Burada periyodik olarak düzenlenen üç masal seansı (Bir Varmış Bir Yokmuş, Masal Masal İçinde ve Gizemli Yolculuk), Çocuk Kulübü ve farklı zamanlarda düzenlenen atölye çalışmaları, gösteriler, söyleşiler gerçekleştiriliyor. Böylece çocukların interaktif bir masala dahil edilerek, onlara merak, cesaret ve özgürlük kavramlarının kazandırılması, görsel ve işitsel materyallerle hayal güçlerinin geliştirilmesi ve kitap sevgisi aşılanması hedeflenmiş. Bizce çok da güzel olmuş. Biz de çocuklar kadar güzel vakit geçirdik!
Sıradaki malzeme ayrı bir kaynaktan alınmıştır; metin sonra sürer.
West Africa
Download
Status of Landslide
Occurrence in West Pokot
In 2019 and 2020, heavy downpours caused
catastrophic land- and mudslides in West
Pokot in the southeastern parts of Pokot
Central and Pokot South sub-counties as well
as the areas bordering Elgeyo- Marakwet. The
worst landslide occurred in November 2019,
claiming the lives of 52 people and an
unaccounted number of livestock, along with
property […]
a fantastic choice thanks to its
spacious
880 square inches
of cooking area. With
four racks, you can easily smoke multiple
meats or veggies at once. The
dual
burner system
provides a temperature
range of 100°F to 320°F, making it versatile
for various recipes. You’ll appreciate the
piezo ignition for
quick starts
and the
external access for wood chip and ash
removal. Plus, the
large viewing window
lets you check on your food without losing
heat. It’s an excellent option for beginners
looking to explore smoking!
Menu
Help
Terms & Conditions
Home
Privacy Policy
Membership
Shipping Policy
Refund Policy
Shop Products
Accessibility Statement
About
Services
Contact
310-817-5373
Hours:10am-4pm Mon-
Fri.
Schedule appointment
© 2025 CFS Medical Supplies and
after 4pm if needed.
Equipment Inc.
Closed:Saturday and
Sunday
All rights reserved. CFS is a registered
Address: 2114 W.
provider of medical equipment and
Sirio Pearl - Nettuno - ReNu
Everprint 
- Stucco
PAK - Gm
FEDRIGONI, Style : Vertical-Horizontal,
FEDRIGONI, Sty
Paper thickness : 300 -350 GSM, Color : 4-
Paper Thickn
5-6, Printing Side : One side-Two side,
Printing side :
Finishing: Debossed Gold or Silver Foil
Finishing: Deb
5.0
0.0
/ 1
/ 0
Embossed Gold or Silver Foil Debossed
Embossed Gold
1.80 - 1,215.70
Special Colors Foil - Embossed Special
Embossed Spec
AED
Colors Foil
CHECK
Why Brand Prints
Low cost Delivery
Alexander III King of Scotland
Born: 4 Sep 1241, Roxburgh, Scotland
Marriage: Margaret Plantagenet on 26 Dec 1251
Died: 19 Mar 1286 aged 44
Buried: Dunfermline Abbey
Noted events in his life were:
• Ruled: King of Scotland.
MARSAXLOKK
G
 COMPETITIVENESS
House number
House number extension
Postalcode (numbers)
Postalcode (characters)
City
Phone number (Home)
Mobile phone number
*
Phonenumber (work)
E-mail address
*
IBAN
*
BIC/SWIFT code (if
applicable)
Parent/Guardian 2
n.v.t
Giriş tam 10₺, çocuk 5₺.

Eti Su Altı Dünyası:
Eskişehir Büyükşehir Belediyesi ve ETİ’ nin desteğiyle hayata geçirilen Eskişehir Büyükşehir Belediyesi ETİ Sualtı Dünyası, 2014 yılında açılmış. 3200 metrekarelik alana kurulan tesisin ve 2350 metrekarelik kısmını akvaryum oluşturuyor. Teraryum, dokunma akvaryumu, tropikal akvaryum, amazon nehri ve mersin akvaryumu gibi bölümleri bulunan Sualtı Dünyası’nda 123 farklı türden yaklaşık 3000 adet sualtı canlısı bulunuyor. Giriş tam 10₺, çocuk 5₺.

Hayvanat Bahçesi
Eskişehir Hayvanat Bahçesi’ nin sevimli misafirlerine ayrılan alan 58 bin metrekare genişliğinde. Aynı bölgede yer alan 27 bin metrekarelik Japon Bahçesi ile birlikte kompleksin toplam alanı 85 bin metrekareyi buluyor. Burada 120 farklı türde hayvan var. Hayvancıkların yaşam alanlarının sağlıklı, nitelikli ve doğal ortamlarına mümkün olan en yakın şekilde kurulmasına özen gösterilmiş. Mirketler, penguenler ve lemurlar bahçenin en gözde sakinleri. Hayvanat bahçesi ve akvaryuma aynı bilet ile giriliyor.